Published in Dreams, eds. Francesco Bonami and Hans-Ulrich Obrist
Torino: Fondazione Sandretto Re Rebaudengo per l’Arte, 1999
I’ve always had the same wish whenever I visit Venice. I would like to experience it the way Dirk Bogarde did at the opening of Visconti’s Death in Venice, the film based on Thomas Mann’s great novella.1 Bogarde is on a boat and entering Venice from the seaside. The atmosphere is grey and sanguine. The voyage is languorous, but then Venice opens up and its beauty and fragility only makes the heaviness of the mood all that more saturating. Like all dreams, the end is an idea; it is the passage that is real. Also like all dreams, nightmares and regrets lurk behind every turn. As we all know, dreams can collapse into nightmares very readily. In fact, they are interlinked.
In my dream of Venice, I arrive from the sea and the day is cold and layered in fog. I cannot see Venice, but I know it is impending. I can sense it in my bones. It is very easy to slip into a kind of aphasia, a kind of deep trance. The noise of the small motor, the splash of the sea, would lull me very easily. During these moments, I see people running and screaming in fear. I also see slaves tucked into cramped quarters on their way to the Americas. I see old and young struggling to escape to a less violent place; many of them do not make it. I see the horror of Conrad’s Heart of Darkness, another story of a boat trip. I think that Death in Venice is not so separable from Conrad’s Heart of Darkness in many ways.
Every so often, the sound of seagulls and the smell of the sea’s brine would re-alert me to Venice. And I would be lulled again, only this time by thoughts of its impossible beauty and perfection.

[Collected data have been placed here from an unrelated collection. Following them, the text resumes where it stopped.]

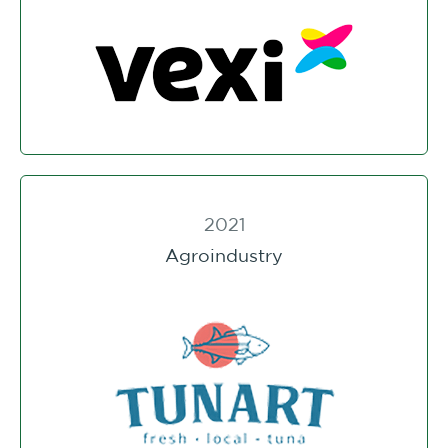
2021
Agroindustry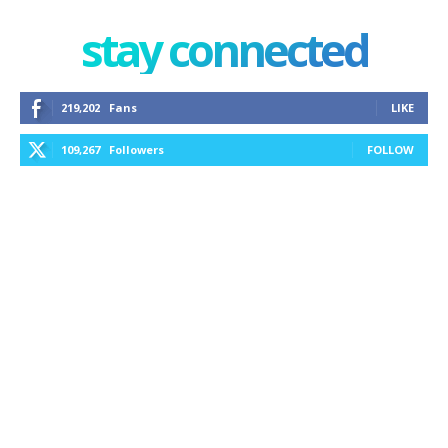
stay connected
219,202
Fans
LIKE
109,267
Followers
FOLLOW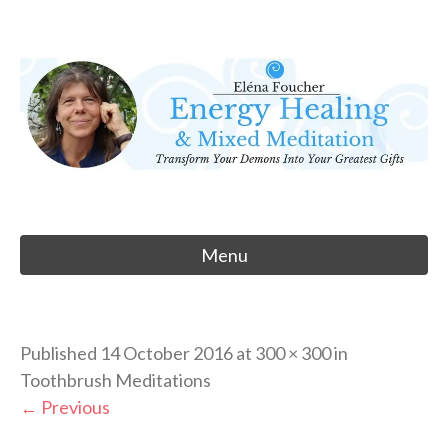
Skip
to
Eléna Foucher
content
Energy Healing & Meditation
Menu
Published
14 October 2016
at
300 × 300
in
Toothbrush Meditations
←
Previous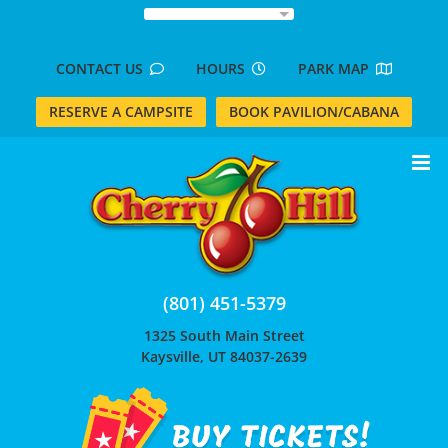
Skip
to
content
CONTACT US
HOURS
PARK MAP
RESERVE A CAMPSITE
BOOK PAVILION/CABANA
(801) 451-5379
1325 South Main Street
Kaysville, UT 84037-2639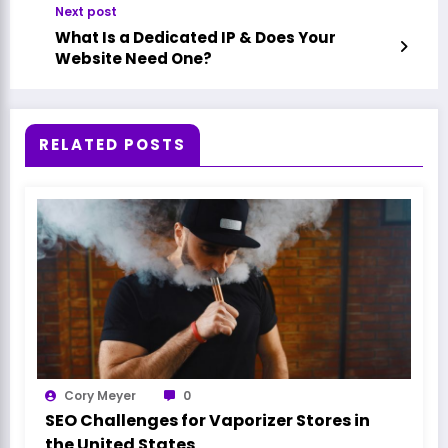
Next post
What Is a Dedicated IP & Does Your
Website Need One?
RELATED POSTS
Cory Meyer
0
SEO Challenges for Vaporizer Stores in
the United States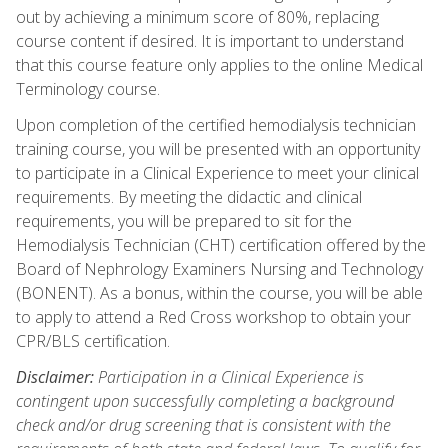
out by achieving a minimum score of 80%, replacing
course content if desired. It is important to understand
that this course feature only applies to the online Medical
Terminology course.
Upon completion of the certified hemodialysis technician
training course, you will be presented with an opportunity
to participate in a Clinical Experience to meet your clinical
requirements. By meeting the didactic and clinical
requirements, you will be prepared to sit for the
Hemodialysis Technician (CHT) certification offered by the
Board of Nephrology Examiners Nursing and Technology
(BONENT). As a bonus, within the course, you will be able
to apply to attend a Red Cross workshop to obtain your
CPR/BLS certification.
Disclaimer:
Participation in a Clinical Experience is
contingent upon successfully completing a background
check and/or drug screening that is consistent with the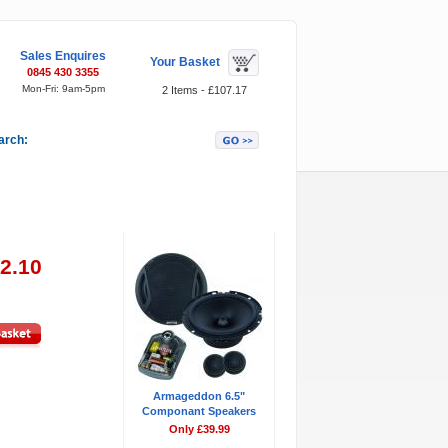
Sales Enquires
Your Basket
0845 430 3355
Mon-Fri: 9am-5pm
2 Items - £107.17
arch:
Featured Items
02.10
Armageddon 6.5"
Componant Speakers
Only £39.99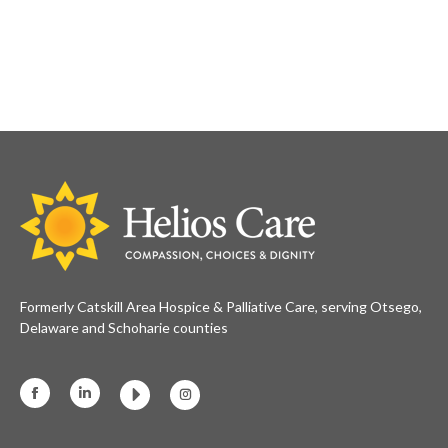
Formerly Catskill Area Hospice & Palliative Care, serving Otsego,
Delaware and Schoharie counties
Facebook
Linkedin
Instagram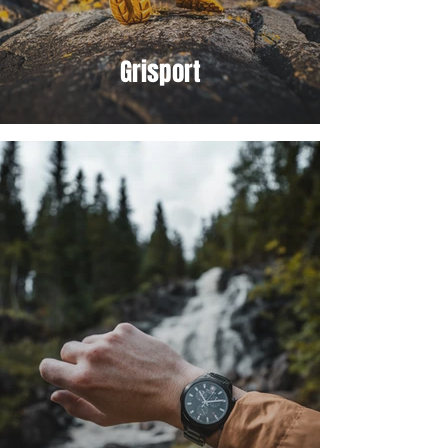
Grisport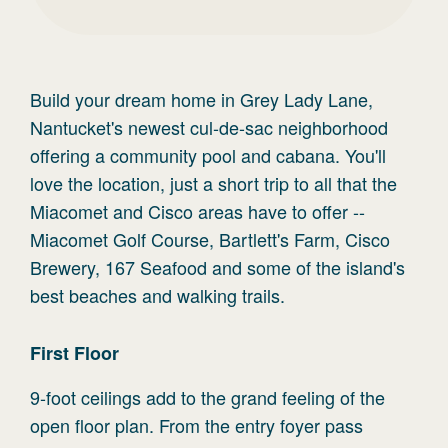
Build your dream home in Grey Lady Lane,
Nantucket's newest cul-de-sac neighborhood
offering a community pool and cabana. You'll
love the location, just a short trip to all that the
Miacomet and Cisco areas have to offer --
Miacomet Golf Course, Bartlett's Farm, Cisco
Brewery, 167 Seafood and some of the island's
best beaches and walking trails.
First
Floor
9-foot ceilings add to the grand feeling of the
open floor plan. From the entry foyer pass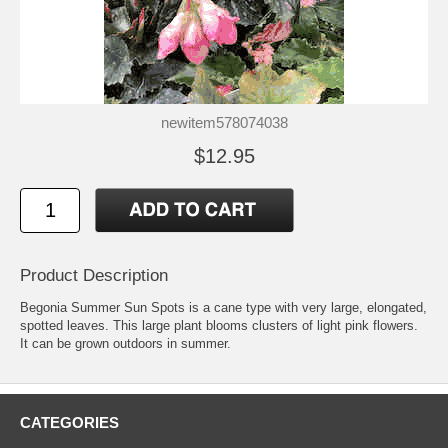
newitem578074038
$12.95
Product Description
Begonia Summer Sun Spots is a cane type with very large, elongated,
spotted leaves. This large plant blooms clusters of light pink flowers.
It can be grown outdoors in summer.
CATEGORIES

It is what gives the world hope and, as in Henry James’s The Wings of the Dove, it would be a splendid place to die.
1 Mann’s novella Death in Venice was first published in German in 1912. Luchino Visconti’s film of the same name was released in 1971. Joseph Conrad’s novella Heart of Darkness appeared serially in 1899 and in book form in 1902. The Wings of the Dove, by Henry James, was published in 1902.